Desde el comienzo del dispositivo, el servicio municipal ha realizado más de 700 inspecciones en los puestos de churros y buñuelos instalados en la ciudad.

De los 165 puestos autorizados,

  • 146 corresponden a puestos específicos de Fallas

  • 19 pertenecen a bares que también ofrecen estos productos tradicionales.

Durante estas inspecciones se han llevado a cabo alrededor de 600 análisis del aceite utilizado para la fritura, de los cuales 60 han requerido su sustitución. Además, los técnicos municipales han realizado 40 controles del suministro de agua para verificar su calidad.

Según explicó Gosálbez, los controles se realizan de forma aleatoria y por sorpresa, cualquier día de la semana y a cualquier hora, con el objetivo de comprobar que todos los puestos cumplen las condiciones higiénico-sanitarias exigidas.

Qué revisan los inspectores en las churrerías

Los seis inspectores municipales supervisan distintos aspectos relacionados con la seguridad alimentaria:

  • Manipulación adecuada de alimentos

  • Calidad del aceite mediante medidores de compuestos polares

  • Conexión a la red municipal de agua

  • Presencia de calentador y grifos de accionamiento no manual

  • Uso de toallas de un solo uso

  • Toma de muestras de agua para análisis químico

Según el concejal, “todos los puestos deben cumplir las mismas normas y garantizar las mismas condiciones higiénico-sanitarias. Quien no las cumpla tendrá que desmontar el puesto”.

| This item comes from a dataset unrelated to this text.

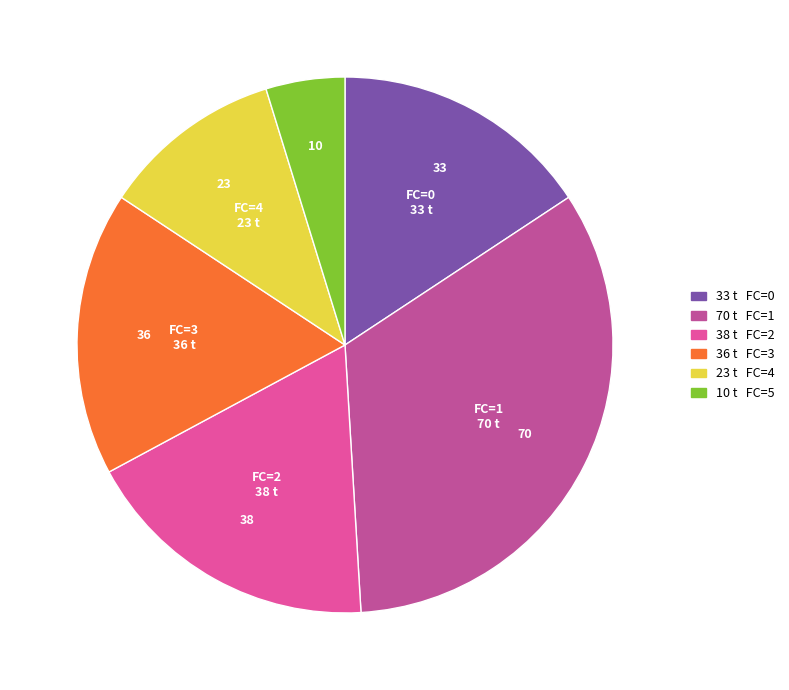

Is there any slice that represents more than half of the pie?

No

Control de precios y derechos del consumidor

Además de los controles sanitarios, el área de Consumo también verifica el cumplimiento de la normativa de protección al cliente. Entre las comprobaciones se incluye:

  • Lista de precios visible para el público

  • Disponibilidad de hojas de reclamaciones

  • Entrega de ticket cuando lo solicite el cliente

El objetivo es garantizar transparencia en los precios y seguridad para los consumidores durante las fiestas.

Supervisión de los mercados falleros

A estas inspecciones se suma la supervisión de los 79 mercados falleros instalados en la ciudad desde el 12 de marzo. Cada uno de estos espacios puede albergar hasta diez puestos de alimentación, de los cuales cinco pueden preparar comida en el momento y otros cinco vender alimentos ya elaborados.

Todas estas actuaciones se desarrollan conforme al Bando Fallero, que establece las normas que deben cumplir los puestos de venta durante las fiestas.

“Las Fallas son una celebración abierta al mundo y queremos que también sean un ejemplo de seguridad alimentaria y respeto al consumidor”, concluyó Gosálbez.